Seitenauszug>
☆ ☆ ☆ ☆ ☆

Britischer Autor Tariq Ali: Heiligsprechung von Mutter Teresa «lächerlich»

Mutter Teresa war eine «Verbündete des Status Quo»: Das sagte der Autor Tariq Ali schon vor mehr als 20 Jahren und kritisierte ihre Kampagne gegen Verhütung und Abtreibung in Indien. Ihre Heiligsprechung am 4. September findet er lachhaft. Von Bill Smith

Der britisch-pakistanische Autor und Filmemacher Tariq Ali (72) findet die bevorstehende Heiligsprechung von Mutter Teresa am 4. September «lächerlich». «Die meisten Heiligsprechungen sind lächerlich, aber diese hier ist auch dumm», sagt Ali in einem Email-Interview der Deutschen Presse-Agentur. «Dieser Papst (Franziskus), der normalerweise sehr intelligent ist, muss die wahren Taten dieser albanischen Schwester kennen», sagt der Autor und verweist auf den Film «Hell's Angel» («Höllenengel») über Mutter Teresa, den er 1994 mit seinem 2001 verstorbenen Kollegen Christopher Hitchens drehte.

☆ ☆ ☆ ☆ ☆

Bereitgestelltes Material>

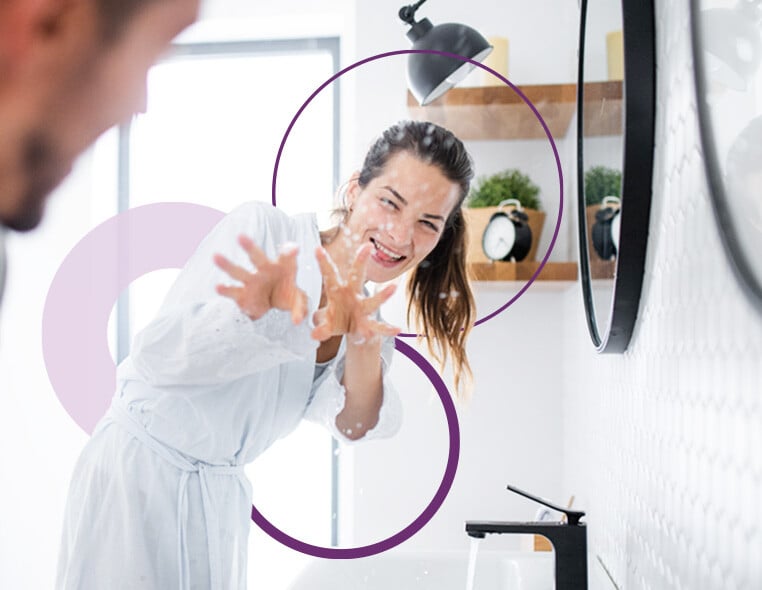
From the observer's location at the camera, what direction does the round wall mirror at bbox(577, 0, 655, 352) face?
facing to the left of the viewer

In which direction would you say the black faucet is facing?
to the viewer's left

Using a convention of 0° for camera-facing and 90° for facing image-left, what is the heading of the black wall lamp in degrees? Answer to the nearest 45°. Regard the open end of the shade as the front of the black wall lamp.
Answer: approximately 270°

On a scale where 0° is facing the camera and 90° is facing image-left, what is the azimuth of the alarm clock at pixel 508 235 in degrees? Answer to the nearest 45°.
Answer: approximately 45°
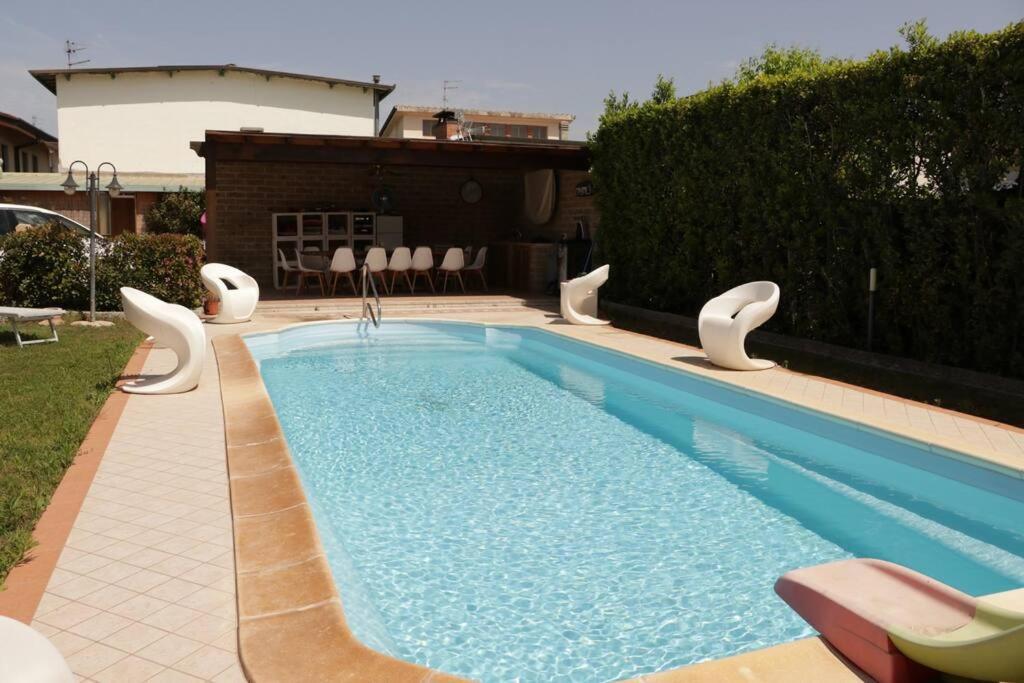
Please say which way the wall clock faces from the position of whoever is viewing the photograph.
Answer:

☆ ☆ ☆ ☆ ☆

Arbeitsauftrag 1>
Beantworte anhand des Seitenauszugs:
(a) Wie alt ist Tariq Ali?
(b) An welchem Datum findet die Heiligsprechung von Mutter Teresa statt?
(c) In welchem Jahr wurde der Film «Hell's Angel» gedreht?
Arbeitsauftrag 2>
Übertrage diesen Satz aus dem Seitenauszug ins Englische:
«Die meisten Heiligsprechungen sind lächerlich, aber diese hier ist auch dumm», sagt Ali in einem Email-Interview der Deutschen Presse-Agentur.
Stütze dich ausschließlich auf den Seitenauszug.

Endgültige Antwort 1>
(a) 72 Jahre
(b) Am 4. September
(c) 1994

Endgültige Antwort 2>
"Most canonizations are ridiculous, but this one is also stupid," Ali says in an email interview with the Deutsche Presse-Agentur.